▶ **PAGE EXCERPT**:
Patents by Inventor Eric S. Chung

Eric S. Chung has filed for patents to protect the following inventions. This listing includes patent applications that are pending as well as patents that have already been granted by the United States Patent and Trademark Office (USPTO).

  • Publication number: 20230140185
    Abstract: Apparatus and methods for training a neural network accelerator using quantized precision data formats are disclosed, and in particular for storing activation values from a neural network in a compressed format having lossy or non-uniform mantissas for use during forward and backward propagation training of the neural network. In certain examples of the disclosed technology, a computing system includes processors, memory, and a compressor in communication with the memory. The computing system is configured to perform forward propagation for a layer of a neural network to produced first activation values in a first block floating-point format. In some examples, activation values generated by forward propagation are converted by the compressor to a second block floating-point format having a non-uniform and/or lossy mantissa. The compressed activation values are stored in the memory, where they can be retrieved for use during back propagation.
    Type: Application
    Filed: January 3, 2023
    Publication date: May 4, 2023
    Applicant: Microsoft Technology Licensing, LLC
    Inventors: Daniel Lo, Amar Phanishayee, Eric S. Chung, Yiren Zhao
  • Publication number: 20230106651
    Abstract: Aspects of embodiments of the present disclosure relate to a field programmable gate array (FPGA) configured to implement an exponential function data path including: an input scaling stage including constant shifters and integer adders to scale a mantissa portion of an input floating-point value by approximately log2 e to compute a scaled mantissa value, where e is Euler's number; and an exponential stage including barrel shifters and an exponential lookup table to: extract an integer portion and a fractional portion from the scaled mantissa value based on the exponent portion of the input floating-point value; apply a bias shift to the integer portion to compute a result exponent portion of a result floating-point value; lookup a result mantissa portion of the result floating-point value in the exponential lookup table based on the fractional portion; and combine the result exponent portion and the result mantissa portion to generate the result floating-point value.
    Type: Application
    Filed: September 28, 2021
    Publication date: April 6, 2023
    Applicant: Microsoft Technology Licensing, LLC
    Inventors: Jinwen XI, Ritchie ZHAO, Ming Gang LIU, Eric S. CHUNG
  • Patent number: 11604960
    Abstract: Machine learning is utilized to learn an optimized quantization configuration for an artificial neural network (ANN). For example, an ANN can be utilized to learn an optimal bit width for quantizing weights for layers of the ANN. The ANN can also be utilized to learn an optimal bit width for quantizing activation values for the layers of the ANN. Once the bit widths have been learned, they can be utilized at inference time to improve the performance of the ANN by quantizing the weights and activation values of the layers of the ANN.

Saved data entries
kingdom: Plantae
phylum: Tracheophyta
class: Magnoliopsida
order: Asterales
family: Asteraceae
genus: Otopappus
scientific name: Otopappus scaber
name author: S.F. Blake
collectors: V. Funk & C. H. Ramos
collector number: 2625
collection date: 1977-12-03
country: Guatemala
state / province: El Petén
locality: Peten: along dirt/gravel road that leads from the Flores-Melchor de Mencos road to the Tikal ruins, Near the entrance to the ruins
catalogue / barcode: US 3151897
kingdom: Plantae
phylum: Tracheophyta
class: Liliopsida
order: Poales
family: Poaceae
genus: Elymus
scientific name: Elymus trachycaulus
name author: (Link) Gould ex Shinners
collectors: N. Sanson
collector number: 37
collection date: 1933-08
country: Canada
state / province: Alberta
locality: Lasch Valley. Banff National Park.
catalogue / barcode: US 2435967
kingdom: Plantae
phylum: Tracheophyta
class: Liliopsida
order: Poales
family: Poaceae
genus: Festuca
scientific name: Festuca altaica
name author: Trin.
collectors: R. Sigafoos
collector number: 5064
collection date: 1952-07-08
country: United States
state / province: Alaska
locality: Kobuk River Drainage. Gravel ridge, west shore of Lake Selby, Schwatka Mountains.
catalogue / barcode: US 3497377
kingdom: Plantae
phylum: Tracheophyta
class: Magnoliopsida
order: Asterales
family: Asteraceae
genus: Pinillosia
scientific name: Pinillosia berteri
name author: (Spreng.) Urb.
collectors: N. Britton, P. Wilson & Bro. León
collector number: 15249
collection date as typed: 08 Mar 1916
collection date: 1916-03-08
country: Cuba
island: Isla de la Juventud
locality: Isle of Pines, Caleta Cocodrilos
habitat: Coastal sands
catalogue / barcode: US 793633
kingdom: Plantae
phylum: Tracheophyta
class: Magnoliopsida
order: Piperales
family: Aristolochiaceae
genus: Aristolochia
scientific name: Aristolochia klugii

▶ **TASKS TO PERFORM**:
**A)** According to the patent listing, why does the computing system in publication 20230140185 store the compressed activation values in memory?
**B)** Reproduce the patent listing word for word, starting with "Patents by Inventor" and going on through "Trademark Office (USPTO).".

▶ **ACTIVITY ANSWERS**:
**A)** The compressed activation values are stored in memory so that they can be retrieved for use during back propagation. They are produced during forward propagation and are needed again when the network is trained by backward propagation.

**B)**
Patents by Inventor Eric S. Chung

Eric S. Chung has filed for patents to protect the following inventions. This listing includes patent applications that are pending as well as patents that have already been granted by the United States Patent and Trademark Office (USPTO).